Goal
Copy the records word for word. Begin at the line that contains "genus: Solanum", and stop after the final line of the records.

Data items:
◇ ◇ ◇ ◇ ◇ ◇ ◇
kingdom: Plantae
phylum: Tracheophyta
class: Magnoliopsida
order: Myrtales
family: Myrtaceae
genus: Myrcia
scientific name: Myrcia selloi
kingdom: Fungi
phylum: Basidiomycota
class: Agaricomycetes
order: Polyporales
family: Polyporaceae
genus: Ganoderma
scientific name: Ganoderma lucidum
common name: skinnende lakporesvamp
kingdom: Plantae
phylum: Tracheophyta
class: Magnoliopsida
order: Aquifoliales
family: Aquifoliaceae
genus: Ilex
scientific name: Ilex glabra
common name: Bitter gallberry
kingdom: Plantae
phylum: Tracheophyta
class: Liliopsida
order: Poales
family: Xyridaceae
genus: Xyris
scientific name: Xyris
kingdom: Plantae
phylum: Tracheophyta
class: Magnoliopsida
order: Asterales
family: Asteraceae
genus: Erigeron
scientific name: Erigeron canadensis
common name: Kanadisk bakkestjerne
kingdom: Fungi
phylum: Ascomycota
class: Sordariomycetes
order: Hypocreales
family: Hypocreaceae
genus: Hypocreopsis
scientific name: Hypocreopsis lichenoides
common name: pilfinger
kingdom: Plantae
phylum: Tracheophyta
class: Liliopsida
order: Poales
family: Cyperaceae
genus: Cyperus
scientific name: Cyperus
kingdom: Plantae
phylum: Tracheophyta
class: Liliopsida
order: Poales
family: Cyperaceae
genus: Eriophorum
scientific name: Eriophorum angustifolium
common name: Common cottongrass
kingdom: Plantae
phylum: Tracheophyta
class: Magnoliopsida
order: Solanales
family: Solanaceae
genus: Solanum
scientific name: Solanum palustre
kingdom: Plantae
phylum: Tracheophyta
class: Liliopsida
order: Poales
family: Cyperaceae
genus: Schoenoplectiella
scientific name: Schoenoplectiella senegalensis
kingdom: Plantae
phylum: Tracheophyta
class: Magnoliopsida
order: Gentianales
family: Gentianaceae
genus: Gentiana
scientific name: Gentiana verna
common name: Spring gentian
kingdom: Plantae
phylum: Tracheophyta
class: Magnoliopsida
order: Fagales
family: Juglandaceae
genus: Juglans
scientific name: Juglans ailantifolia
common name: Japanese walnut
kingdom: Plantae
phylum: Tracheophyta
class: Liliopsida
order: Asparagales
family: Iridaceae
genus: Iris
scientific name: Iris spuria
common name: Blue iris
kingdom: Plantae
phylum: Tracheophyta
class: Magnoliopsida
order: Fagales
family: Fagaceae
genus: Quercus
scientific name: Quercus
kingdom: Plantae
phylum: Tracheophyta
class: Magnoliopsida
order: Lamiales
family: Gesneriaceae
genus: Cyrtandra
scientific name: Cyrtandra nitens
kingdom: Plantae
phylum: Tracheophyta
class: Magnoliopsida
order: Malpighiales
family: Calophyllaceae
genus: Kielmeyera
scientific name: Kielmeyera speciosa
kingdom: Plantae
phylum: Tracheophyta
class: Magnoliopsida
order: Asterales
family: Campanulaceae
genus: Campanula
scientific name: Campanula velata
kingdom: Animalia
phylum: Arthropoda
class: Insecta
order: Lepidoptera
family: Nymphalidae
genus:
◇ ◇ ◇ ◇ ◇ ◇ ◇
Result below
genus: Solanum
scientific name: Solanum palustre
kingdom: Plantae
phylum: Tracheophyta
class: Liliopsida
order: Poales
family: Cyperaceae
genus: Schoenoplectiella
scientific name: Schoenoplectiella senegalensis
kingdom: Plantae
phylum: Tracheophyta
class: Magnoliopsida
order: Gentianales
family: Gentianaceae
genus: Gentiana
scientific name: Gentiana verna
common name: Spring gentian
kingdom: Plantae
phylum: Tracheophyta
class: Magnoliopsida
order: Fagales
family: Juglandaceae
genus: Juglans
scientific name: Juglans ailantifolia
common name: Japanese walnut
kingdom: Plantae
phylum: Tracheophyta
class: Liliopsida
order: Asparagales
family: Iridaceae
genus: Iris
scientific name: Iris spuria
common name: Blue iris
kingdom: Plantae
phylum: Tracheophyta
class: Magnoliopsida
order: Fagales
family: Fagaceae
genus: Quercus
scientific name: Quercus
kingdom: Plantae
phylum: Tracheophyta
class: Magnoliopsida
order: Lamiales
family: Gesneriaceae
genus: Cyrtandra
scientific name: Cyrtandra nitens
kingdom: Plantae
phylum: Tracheophyta
class: Magnoliopsida
order: Malpighiales
family: Calophyllaceae
genus: Kielmeyera
scientific name: Kielmeyera speciosa
kingdom: Plantae
phylum: Tracheophyta
class: Magnoliopsida
order: Asterales
family: Campanulaceae
genus: Campanula
scientific name: Campanula velata
kingdom: Animalia
phylum: Arthropoda
class: Insecta
order: Lepidoptera
family: Nymphalidae
genus:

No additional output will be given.